食育企画の立案から実施、調理実習する子どもたちのサポートまでが、栄養士に任されます。
親子参加型のイベントや保護者への食育授業実施報告などでは、家庭への情報提供まで担当する場合もあります。
仕事内容3:献立作り
予算内で栄養バランスのとれた献立を作るには、栄養士の専門的な知識が欠かせません。
学校や会社などで健康な人に提供する献立作りは、栄養士の業務内容に含まれます。
なお、病院や高齢者福祉施設など、病気のある人に提供する給食(治療食)の献立作りは、管理栄養士でなければ行えません。
仕事内容4:調理
給食会社や学校、福祉施設などで調理を行う場合もあります。
調理は主に調理員・調理師が行いますが、栄養士も一緒に行うケースが多いです。
大量の給食を決まった時間までに調理しなければならないため、時間との戦いになることもあります。
仕事内容5:食材の発注・管理
必要な食材の発注や管理も栄養士の仕事の一つです。
食品ロスを減らし、無駄のない給食作りが求められます。
「栄養士」と「管理栄養士」の仕事内容の違い
栄養士について調べると、管理栄養士という言葉も目にするはずです。
栄養士と管理栄養士は、名前は似ていても、担当できる仕事の幅に違いがあります。
栄養士と管理栄養士の仕事内容
栄養士と管理栄養士の仕事内容は、ほとんど変わりません。
具体的な業務は、
- 献立作り
- 調理
- 衛生管理
- 食事に関するアドバイス
- 栄養指導
などです。
ただし法律上、医療機関での栄養指導は管理栄養士が行うと定められています。
栄養士と管理栄養士の違い
栄養士と管理栄養士はどちらも国家資格で、食と栄養に関するエキスパートです。
より高度な知識と技術が必要となる管理栄養士になるには、栄養士資格取得後に、さらなる学習や実務経験を積み、国家試験に合格する必要があります。
栄養士 | 管理栄養士 | |
資格の種類 | 国家資格 | 国家資格 |
資格発行元 | 都道府県知事 | 厚生労働省 |
業務内容 | ・健康な人向けの献立作り ・献立に基づいた調理 ・健康な人への食生活のアドバイス |
・栄養士の業務内容 ・特に配慮が必要な人向けの栄養指導、指導内容の立案、管理 ・職場の労務管理 |
管理栄養士のほうが業務の幅は広く、多くの職場で活躍できます。
より責任ある仕事にも携われるため、栄養士より給料も高めです。
栄養士と管理栄養士の違いをさらに詳しく知りたい方は以下をご覧ください。
【施設別】栄養士の仕事内容
栄養士は給食に関する仕事だけでなく、食や栄養にまつわる幅広い仕事に携わっています。
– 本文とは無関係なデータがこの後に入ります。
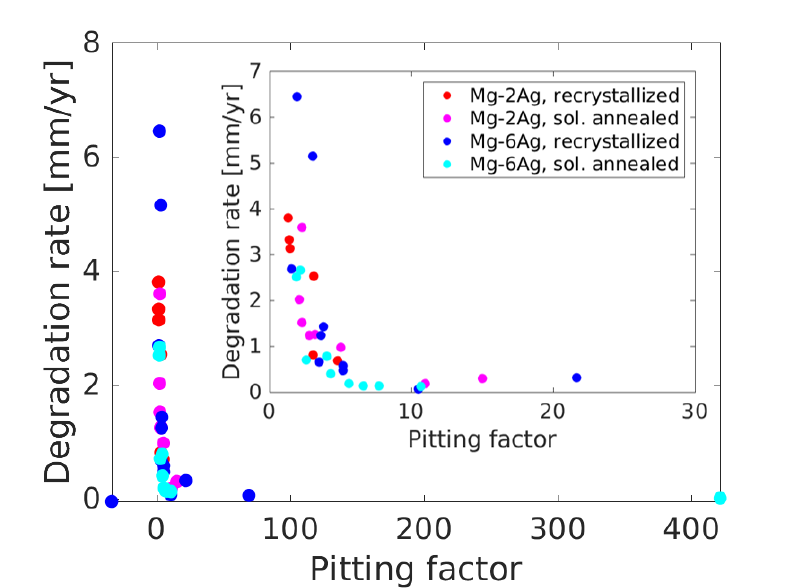
Figure 5. Correlation between degradation rate and pitting factor for all alloys and treatments at all time points. The inset displays the correlation after removal of the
食品メーカーなどで、栄養士の資格を活かし商品開発や研究を行う場合もあります。
ここでは、業務内容を施設別にご紹介します。
どのような場所で働きたいか、自分が栄養士として働くイメージをつかんでください。
保育園・幼稚園での仕事内容
保育園や幼稚園の栄養士は、子どもの年齢に合わせた給食やおやつを提供します。
子どもの成長に必要な栄養とそのバランスを考えた献立作りをし、調理を行います。
食物アレルギーに対応した食事作りや、食べ残しを減らすための工夫、楽しく食べられる盛り付けや彩りへの配慮も求められます。
園によっては食育授業や調理実習を行うケースもあり、子どもと直接関わる職場もあります。
小・中学校での仕事内容
小・中学校で給食を提供するために、栄養バランスのとれた献立を考え、それに基づいた食材の発注と管理を行います。
学校給食の場合、栄養士も調理師とともに給食の調理を行うケースが多いです。
その他、調理師への調理指導・残った給食のチェック・衛生安全管理・給食だよりの発行なども担当します。
病院での仕事内容
病院での主な仕事内容は、給食の調理と提供です。
病気や食事制限のある方への栄養指導は管理栄養士のみとなり栄養士は行えませんが、院内での調理や食事提供などは栄養士の仕事となります。
具体的には、現場の栄養士と連携して食数を調整したり、翌日以降の献立を考えて食品の発注や調整などを行ったりします。
入退院の状況も考慮して食数を判断するため、先を見据えた行動が必要です。
介護施設での仕事内容
高齢者介護施設も病院と同様、病気や食事制限がある方への栄養指導は管理栄養士のみとなるため、栄養士は施設内での調理や食事提供などを行います。
入所タイプの介護施設では、毎日楽しく過ごしてもらうため、季節ごとのメニューや郷土料理などを取り入れ、食べる楽しさを感じられるメニュー作りも求められます。
行政機関・自治体での仕事内容
保健所や保健センター、自治体運営の施設などに配属されるには、地方公務員試験に合格する必要があり、地域住民の健康にまつわる業務を担当します。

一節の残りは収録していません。